• [Page excerpt]:
James Gray, MP for North Wiltshire, told a meeting of 200 protesters on the 12th December 2020. He stood in the fields to be built on in the Garden Valley at a site meeting and boldly said: ‘This road and housing must be stopped’.  

 

The protest reflected growing opposition to the scheme by local organisations including Campaign Against Urban Sprawl to the East of Chippenham (CAUSE), Bremhill Parish Council, Friends of Marden Valley and Wiltshire Climate Alliance (WCA).

 

Chippenham-based groups have joined forces with those opposing to a Melksham Bypass just south of Chippenham.

 

Wiltshire Council has since shrunk its ambitions for the Chippenham eastern bypass.

Wiltshire Council land interests

 

An important part of the story is that Wiltshire Council owns a lot of the land to the east of Chippenham. These county farms are, the council sees, prime development land to be opened by a road. With this in mind, Wiltshire Council has formed four municipal property development companies under the name of  ‘Stone Circle’. Recently these companies have decided to reduce the scale (and financial risk) of great Chippenham project. The likely-hood is that the government funding (HIF money) was insufficient for the whole bypass at this stage.

 

In July 2021 a Wiltshire cabinet meeting decided to proceed with only the southern section of the  road, from the A4 through to the A350 junction at Lackham roundabout, and only around 4,050 new homes, subject to the Local Plan review and the Housing Infrastructure funding (HIF) from Homes England.
 

A year later, on 12 July 2022, the council admitted that Homes England had not yet agreed to fund the revised scheme: ‘Cabinet acknowledged that the council has not yet secured a revised Grant Determination Agreement (GDA) with Homes England to reflect the council's decision made last year for a revised scheme. As a result, the council has continued to progress the Future Chippenham programme in good faith but at risk. Cabinet therefore agreed that further work is paused, including the procurement of the road and associated design and investigatory works.

• [Your assignment]:
Write out the passage on the Chippenham bypass word for word, starting at "James Gray, MP" and ending at "must be stopped’.".

• [Excerpted data]:

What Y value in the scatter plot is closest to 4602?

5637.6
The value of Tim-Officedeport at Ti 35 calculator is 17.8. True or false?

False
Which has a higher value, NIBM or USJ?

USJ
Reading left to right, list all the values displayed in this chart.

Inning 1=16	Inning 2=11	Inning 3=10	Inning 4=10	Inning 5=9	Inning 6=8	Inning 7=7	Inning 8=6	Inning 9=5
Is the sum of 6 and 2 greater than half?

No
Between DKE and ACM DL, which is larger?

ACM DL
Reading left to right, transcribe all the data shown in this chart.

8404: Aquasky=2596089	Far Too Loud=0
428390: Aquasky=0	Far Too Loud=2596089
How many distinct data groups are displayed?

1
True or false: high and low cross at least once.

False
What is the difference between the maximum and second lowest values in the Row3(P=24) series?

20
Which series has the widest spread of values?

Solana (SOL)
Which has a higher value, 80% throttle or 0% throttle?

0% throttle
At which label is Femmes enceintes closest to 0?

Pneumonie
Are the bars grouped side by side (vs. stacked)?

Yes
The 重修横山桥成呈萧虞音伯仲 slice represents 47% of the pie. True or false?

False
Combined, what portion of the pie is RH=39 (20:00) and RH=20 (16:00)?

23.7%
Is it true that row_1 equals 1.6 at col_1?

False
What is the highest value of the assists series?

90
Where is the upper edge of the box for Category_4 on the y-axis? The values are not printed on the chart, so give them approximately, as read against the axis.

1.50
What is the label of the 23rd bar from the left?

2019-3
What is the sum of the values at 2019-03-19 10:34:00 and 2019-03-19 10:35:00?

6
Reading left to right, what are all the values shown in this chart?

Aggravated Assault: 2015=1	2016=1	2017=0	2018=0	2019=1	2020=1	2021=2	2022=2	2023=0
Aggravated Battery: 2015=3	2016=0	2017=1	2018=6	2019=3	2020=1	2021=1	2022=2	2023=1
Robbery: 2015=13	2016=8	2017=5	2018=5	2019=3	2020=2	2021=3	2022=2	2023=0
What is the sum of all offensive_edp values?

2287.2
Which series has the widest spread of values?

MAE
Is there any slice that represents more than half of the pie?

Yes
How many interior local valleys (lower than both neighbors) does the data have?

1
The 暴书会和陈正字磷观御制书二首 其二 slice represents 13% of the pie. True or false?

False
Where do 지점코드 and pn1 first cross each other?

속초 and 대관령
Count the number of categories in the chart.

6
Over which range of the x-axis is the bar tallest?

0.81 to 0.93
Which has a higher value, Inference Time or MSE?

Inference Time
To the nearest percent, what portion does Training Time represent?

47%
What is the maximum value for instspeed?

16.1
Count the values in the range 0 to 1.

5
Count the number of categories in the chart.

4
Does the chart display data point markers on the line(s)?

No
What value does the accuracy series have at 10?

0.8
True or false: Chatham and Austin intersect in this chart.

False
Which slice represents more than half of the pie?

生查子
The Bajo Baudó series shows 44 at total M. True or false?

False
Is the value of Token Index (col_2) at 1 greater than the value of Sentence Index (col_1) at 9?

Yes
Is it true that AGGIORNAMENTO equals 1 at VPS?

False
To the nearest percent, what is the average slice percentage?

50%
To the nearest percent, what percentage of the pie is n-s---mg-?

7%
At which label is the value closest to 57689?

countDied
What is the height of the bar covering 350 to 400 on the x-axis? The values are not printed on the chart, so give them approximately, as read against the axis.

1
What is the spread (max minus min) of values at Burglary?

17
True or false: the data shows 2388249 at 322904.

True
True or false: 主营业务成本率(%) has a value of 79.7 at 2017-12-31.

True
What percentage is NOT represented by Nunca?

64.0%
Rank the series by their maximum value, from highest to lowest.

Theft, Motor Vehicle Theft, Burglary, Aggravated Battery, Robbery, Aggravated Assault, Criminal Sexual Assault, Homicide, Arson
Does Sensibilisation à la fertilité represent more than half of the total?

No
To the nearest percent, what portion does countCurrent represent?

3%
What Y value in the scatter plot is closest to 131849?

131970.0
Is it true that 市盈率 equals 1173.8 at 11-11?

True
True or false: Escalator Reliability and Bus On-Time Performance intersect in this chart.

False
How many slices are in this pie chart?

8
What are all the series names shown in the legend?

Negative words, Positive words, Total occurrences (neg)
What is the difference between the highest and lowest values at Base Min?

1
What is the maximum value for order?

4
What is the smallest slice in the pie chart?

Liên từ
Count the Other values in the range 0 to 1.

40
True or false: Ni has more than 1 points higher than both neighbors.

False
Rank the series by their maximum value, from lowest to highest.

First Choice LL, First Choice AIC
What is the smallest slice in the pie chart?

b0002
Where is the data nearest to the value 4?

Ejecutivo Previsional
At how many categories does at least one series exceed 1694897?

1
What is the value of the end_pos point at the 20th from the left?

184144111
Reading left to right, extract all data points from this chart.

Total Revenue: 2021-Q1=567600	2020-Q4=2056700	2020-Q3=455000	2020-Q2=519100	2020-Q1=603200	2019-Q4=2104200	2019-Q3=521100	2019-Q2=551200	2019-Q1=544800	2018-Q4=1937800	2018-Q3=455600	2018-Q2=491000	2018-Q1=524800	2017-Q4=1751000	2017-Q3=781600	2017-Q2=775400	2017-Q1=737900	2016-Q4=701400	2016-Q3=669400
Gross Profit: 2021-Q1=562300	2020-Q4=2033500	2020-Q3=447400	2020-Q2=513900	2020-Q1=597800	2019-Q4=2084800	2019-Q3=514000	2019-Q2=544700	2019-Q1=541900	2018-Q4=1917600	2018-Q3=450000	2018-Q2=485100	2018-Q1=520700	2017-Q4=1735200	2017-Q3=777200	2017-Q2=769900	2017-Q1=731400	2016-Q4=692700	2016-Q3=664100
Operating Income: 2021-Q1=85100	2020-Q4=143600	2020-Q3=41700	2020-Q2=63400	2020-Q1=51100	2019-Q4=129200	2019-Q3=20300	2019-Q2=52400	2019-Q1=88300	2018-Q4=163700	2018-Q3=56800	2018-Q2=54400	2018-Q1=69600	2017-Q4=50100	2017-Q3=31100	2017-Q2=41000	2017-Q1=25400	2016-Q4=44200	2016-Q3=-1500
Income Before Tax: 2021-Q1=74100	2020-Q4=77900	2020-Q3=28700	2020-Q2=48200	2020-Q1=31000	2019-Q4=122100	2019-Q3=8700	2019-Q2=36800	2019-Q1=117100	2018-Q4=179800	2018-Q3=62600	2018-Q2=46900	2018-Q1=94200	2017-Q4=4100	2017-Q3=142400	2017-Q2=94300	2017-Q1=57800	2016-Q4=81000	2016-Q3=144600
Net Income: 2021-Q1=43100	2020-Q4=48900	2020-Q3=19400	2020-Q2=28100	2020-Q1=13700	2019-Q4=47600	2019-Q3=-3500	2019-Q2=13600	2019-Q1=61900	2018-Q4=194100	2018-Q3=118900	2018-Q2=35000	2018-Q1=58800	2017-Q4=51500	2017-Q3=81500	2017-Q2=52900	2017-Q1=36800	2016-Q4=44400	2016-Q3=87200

• [Your response]:
James Gray, MP for North Wiltshire, told a meeting of 200 protesters on the 12th December 2020. He stood in the fields to be built on in the Garden Valley at a site meeting and boldly said: ‘This road and housing must be stopped’.